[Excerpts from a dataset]

####

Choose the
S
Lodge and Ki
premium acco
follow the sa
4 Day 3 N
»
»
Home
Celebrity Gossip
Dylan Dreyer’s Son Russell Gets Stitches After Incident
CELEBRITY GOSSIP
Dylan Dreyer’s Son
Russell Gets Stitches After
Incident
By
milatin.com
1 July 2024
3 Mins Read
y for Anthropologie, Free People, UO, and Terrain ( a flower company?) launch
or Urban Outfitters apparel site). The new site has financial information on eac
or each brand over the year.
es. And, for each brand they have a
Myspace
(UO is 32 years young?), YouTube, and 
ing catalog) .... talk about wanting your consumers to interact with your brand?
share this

####

■ Exercise aim
Render every line of the data above as a JSON list of strings, one string per line, leaving out any blank lines.

■ Exercise response
[
  "Choose the",
  "S",
  "Lodge and Ki",
  "premium acco",
  "follow the sa",
  "4 Day 3 N",
  "»",
  "»",
  "Home",
  "Celebrity Gossip",
  "Dylan Dreyer’s Son Russell Gets Stitches After Incident",
  "CELEBRITY GOSSIP",
  "Dylan Dreyer’s Son",
  "Russell Gets Stitches After",
  "Incident",
  "By",
  "milatin.com",
  "1 July 2024",
  "3 Mins Read",
  "y for Anthropologie, Free People, UO, and Terrain ( a flower company?) launch",
  "or Urban Outfitters apparel site). The new site has financial information on eac",
  "or each brand over the year.",
  "es. And, for each brand they have a",
  "Myspace",
  "(UO is 32 years young?), YouTube, and ",
  "ing catalog) .... talk about wanting your consumers to interact with your brand?",
  "share this"
]